── Given records ──

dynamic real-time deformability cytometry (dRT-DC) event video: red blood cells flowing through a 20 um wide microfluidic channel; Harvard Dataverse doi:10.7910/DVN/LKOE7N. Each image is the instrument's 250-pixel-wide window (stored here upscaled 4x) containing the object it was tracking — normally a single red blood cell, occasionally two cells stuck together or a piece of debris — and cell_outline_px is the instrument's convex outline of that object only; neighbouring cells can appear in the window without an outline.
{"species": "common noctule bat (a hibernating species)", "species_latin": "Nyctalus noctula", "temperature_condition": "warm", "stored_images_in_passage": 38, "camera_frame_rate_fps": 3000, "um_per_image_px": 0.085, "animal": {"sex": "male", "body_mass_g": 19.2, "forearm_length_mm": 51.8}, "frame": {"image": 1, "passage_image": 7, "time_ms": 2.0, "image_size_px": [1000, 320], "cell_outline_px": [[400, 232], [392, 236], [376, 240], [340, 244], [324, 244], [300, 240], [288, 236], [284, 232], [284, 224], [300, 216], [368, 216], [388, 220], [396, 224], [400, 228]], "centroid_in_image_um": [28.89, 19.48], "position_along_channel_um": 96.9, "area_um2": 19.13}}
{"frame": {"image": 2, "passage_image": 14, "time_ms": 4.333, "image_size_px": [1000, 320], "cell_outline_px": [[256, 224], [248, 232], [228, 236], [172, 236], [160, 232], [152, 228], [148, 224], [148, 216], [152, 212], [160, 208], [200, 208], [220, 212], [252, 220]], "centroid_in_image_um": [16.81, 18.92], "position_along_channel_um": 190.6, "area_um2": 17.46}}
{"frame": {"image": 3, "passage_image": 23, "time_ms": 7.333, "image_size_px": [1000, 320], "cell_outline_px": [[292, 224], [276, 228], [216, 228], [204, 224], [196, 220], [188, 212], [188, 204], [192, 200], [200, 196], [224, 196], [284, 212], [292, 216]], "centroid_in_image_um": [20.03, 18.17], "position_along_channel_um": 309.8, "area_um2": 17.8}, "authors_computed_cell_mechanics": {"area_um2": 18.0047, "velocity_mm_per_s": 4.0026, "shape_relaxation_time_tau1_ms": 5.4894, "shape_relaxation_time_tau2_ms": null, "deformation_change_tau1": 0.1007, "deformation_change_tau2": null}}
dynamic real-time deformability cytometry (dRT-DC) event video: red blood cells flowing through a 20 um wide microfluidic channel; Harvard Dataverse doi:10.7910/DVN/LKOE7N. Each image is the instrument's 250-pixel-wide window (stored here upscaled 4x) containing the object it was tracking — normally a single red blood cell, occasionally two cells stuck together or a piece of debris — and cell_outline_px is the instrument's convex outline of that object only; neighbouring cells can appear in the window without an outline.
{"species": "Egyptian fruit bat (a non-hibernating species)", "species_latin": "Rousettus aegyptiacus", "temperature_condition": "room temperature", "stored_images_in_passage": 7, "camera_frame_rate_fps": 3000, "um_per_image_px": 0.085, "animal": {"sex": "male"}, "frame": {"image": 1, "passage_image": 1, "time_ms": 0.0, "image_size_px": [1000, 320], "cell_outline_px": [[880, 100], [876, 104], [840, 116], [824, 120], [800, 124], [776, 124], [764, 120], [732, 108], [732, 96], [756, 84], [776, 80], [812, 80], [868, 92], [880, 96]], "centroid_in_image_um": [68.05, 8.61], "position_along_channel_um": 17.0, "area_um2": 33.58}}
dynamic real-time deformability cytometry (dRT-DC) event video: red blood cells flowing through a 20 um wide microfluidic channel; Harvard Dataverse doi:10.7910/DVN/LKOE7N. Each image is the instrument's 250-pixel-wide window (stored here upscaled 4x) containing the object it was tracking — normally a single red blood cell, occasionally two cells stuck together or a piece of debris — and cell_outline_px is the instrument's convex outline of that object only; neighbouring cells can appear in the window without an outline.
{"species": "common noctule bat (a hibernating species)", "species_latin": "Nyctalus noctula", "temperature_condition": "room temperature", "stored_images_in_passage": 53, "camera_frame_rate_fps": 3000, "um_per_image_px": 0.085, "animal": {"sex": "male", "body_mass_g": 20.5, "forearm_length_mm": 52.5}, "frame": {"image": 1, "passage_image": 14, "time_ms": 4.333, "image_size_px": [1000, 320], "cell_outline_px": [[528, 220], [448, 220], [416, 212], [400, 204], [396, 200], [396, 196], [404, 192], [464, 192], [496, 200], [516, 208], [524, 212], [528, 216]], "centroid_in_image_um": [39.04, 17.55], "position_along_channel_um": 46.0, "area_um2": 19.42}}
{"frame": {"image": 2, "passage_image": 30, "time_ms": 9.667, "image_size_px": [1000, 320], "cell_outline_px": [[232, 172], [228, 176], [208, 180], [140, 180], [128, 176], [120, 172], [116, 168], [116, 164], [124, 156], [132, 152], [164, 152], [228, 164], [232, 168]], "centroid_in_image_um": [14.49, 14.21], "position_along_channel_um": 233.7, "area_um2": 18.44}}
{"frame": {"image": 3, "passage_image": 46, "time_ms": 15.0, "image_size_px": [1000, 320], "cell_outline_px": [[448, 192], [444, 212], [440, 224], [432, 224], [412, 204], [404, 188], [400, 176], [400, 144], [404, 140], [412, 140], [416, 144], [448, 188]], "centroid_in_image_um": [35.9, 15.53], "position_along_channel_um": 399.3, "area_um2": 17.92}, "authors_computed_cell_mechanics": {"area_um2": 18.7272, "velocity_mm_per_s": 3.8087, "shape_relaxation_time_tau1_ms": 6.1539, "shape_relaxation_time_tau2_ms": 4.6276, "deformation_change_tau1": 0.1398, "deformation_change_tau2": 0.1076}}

───

Problem statement -> All of the material above needs to be copied exactly.

Answer to the exercise ->
dynamic real-time deformability cytometry (dRT-DC) event video: red blood cells flowing through a 20 um wide microfluidic channel; Harvard Dataverse doi:10.7910/DVN/LKOE7N. Each image is the instrument's 250-pixel-wide window (stored here upscaled 4x) containing the object it was tracking — normally a single red blood cell, occasionally two cells stuck together or a piece of debris — and cell_outline_px is the instrument's convex outline of that object only; neighbouring cells can appear in the window without an outline.
{"species": "common noctule bat (a hibernating species)", "species_latin": "Nyctalus noctula", "temperature_condition": "warm", "stored_images_in_passage": 38, "camera_frame_rate_fps": 3000, "um_per_image_px": 0.085, "animal": {"sex": "male", "body_mass_g": 19.2, "forearm_length_mm": 51.8}, "frame": {"image": 1, "passage_image": 7, "time_ms": 2.0, "image_size_px": [1000, 320], "cell_outline_px": [[400, 232], [392, 236], [376, 240], [340, 244], [324, 244], [300, 240], [288, 236], [284, 232], [284, 224], [300, 216], [368, 216], [388, 220], [396, 224], [400, 228]], "centroid_in_image_um": [28.89, 19.48], "position_along_channel_um": 96.9, "area_um2": 19.13}}
{"frame": {"image": 2, "passage_image": 14, "time_ms": 4.333, "image_size_px": [1000, 320], "cell_outline_px": [[256, 224], [248, 232], [228, 236], [172, 236], [160, 232], [152, 228], [148, 224], [148, 216], [152, 212], [160, 208], [200, 208], [220, 212], [252, 220]], "centroid_in_image_um": [16.81, 18.92], "position_along_channel_um": 190.6, "area_um2": 17.46}}
{"frame": {"image": 3, "passage_image": 23, "time_ms": 7.333, "image_size_px": [1000, 320], "cell_outline_px": [[292, 224], [276, 228], [216, 228], [204, 224], [196, 220], [188, 212], [188, 204], [192, 200], [200, 196], [224, 196], [284, 212], [292, 216]], "centroid_in_image_um": [20.03, 18.17], "position_along_channel_um": 309.8, "area_um2": 17.8}, "authors_computed_cell_mechanics": {"area_um2": 18.0047, "velocity_mm_per_s": 4.0026, "shape_relaxation_time_tau1_ms": 5.4894, "shape_relaxation_time_tau2_ms": null, "deformation_change_tau1": 0.1007, "deformation_change_tau2": null}}
dynamic real-time deformability cytometry (dRT-DC) event video: red blood cells flowing through a 20 um wide microfluidic channel; Harvard Dataverse doi:10.7910/DVN/LKOE7N. Each image is the instrument's 250-pixel-wide window (stored here upscaled 4x) containing the object it was tracking — normally a single red blood cell, occasionally two cells stuck together or a piece of debris — and cell_outline_px is the instrument's convex outline of that object only; neighbouring cells can appear in the window without an outline.
{"species": "Egyptian fruit bat (a non-hibernating species)", "species_latin": "Rousettus aegyptiacus", "temperature_condition": "room temperature", "stored_images_in_passage": 7, "camera_frame_rate_fps": 3000, "um_per_image_px": 0.085, "animal": {"sex": "male"}, "frame": {"image": 1, "passage_image": 1, "time_ms": 0.0, "image_size_px": [1000, 320], "cell_outline_px": [[880, 100], [876, 104], [840, 116], [824, 120], [800, 124], [776, 124], [764, 120], [732, 108], [732, 96], [756, 84], [776, 80], [812, 80], [868, 92], [880, 96]], "centroid_in_image_um": [68.05, 8.61], "position_along_channel_um": 17.0, "area_um2": 33.58}}
dynamic real-time deformability cytometry (dRT-DC) event video: red blood cells flowing through a 20 um wide microfluidic channel; Harvard Dataverse doi:10.7910/DVN/LKOE7N. Each image is the instrument's 250-pixel-wide window (stored here upscaled 4x) containing the object it was tracking — normally a single red blood cell, occasionally two cells stuck together or a piece of debris — and cell_outline_px is the instrument's convex outline of that object only; neighbouring cells can appear in the window without an outline.
{"species": "common noctule bat (a hibernating species)", "species_latin": "Nyctalus noctula", "temperature_condition": "room temperature", "stored_images_in_passage": 53, "camera_frame_rate_fps": 3000, "um_per_image_px": 0.085, "animal": {"sex": "male", "body_mass_g": 20.5, "forearm_length_mm": 52.5}, "frame": {"image": 1, "passage_image": 14, "time_ms": 4.333, "image_size_px": [1000, 320], "cell_outline_px": [[528, 220], [448, 220], [416, 212], [400, 204], [396, 200], [396, 196], [404, 192], [464, 192], [496, 200], [516, 208], [524, 212], [528, 216]], "centroid_in_image_um": [39.04, 17.55], "position_along_channel_um": 46.0, "area_um2": 19.42}}
{"frame": {"image": 2, "passage_image": 30, "time_ms": 9.667, "image_size_px": [1000, 320], "cell_outline_px": [[232, 172], [228, 176], [208, 180], [140, 180], [128, 176], [120, 172], [116, 168], [116, 164], [124, 156], [132, 152], [164, 152], [228, 164], [232, 168]], "centroid_in_image_um": [14.49, 14.21], "position_along_channel_um": 233.7, "area_um2": 18.44}}
{"frame": {"image": 3, "passage_image": 46, "time_ms": 15.0, "image_size_px": [1000, 320], "cell_outline_px": [[448, 192], [444, 212], [440, 224], [432, 224], [412, 204], [404, 188], [400, 176], [400, 144], [404, 140], [412, 140], [416, 144], [448, 188]], "centroid_in_image_um": [35.9, 15.53], "position_along_channel_um": 399.3, "area_um2": 17.92}, "authors_computed_cell_mechanics": {"area_um2": 18.7272, "velocity_mm_per_s": 3.8087, "shape_relaxation_time_tau1_ms": 6.1539, "shape_relaxation_time_tau2_ms": 4.6276, "deformation_change_tau1": 0.1398, "deformation_change_tau2": 0.1076}}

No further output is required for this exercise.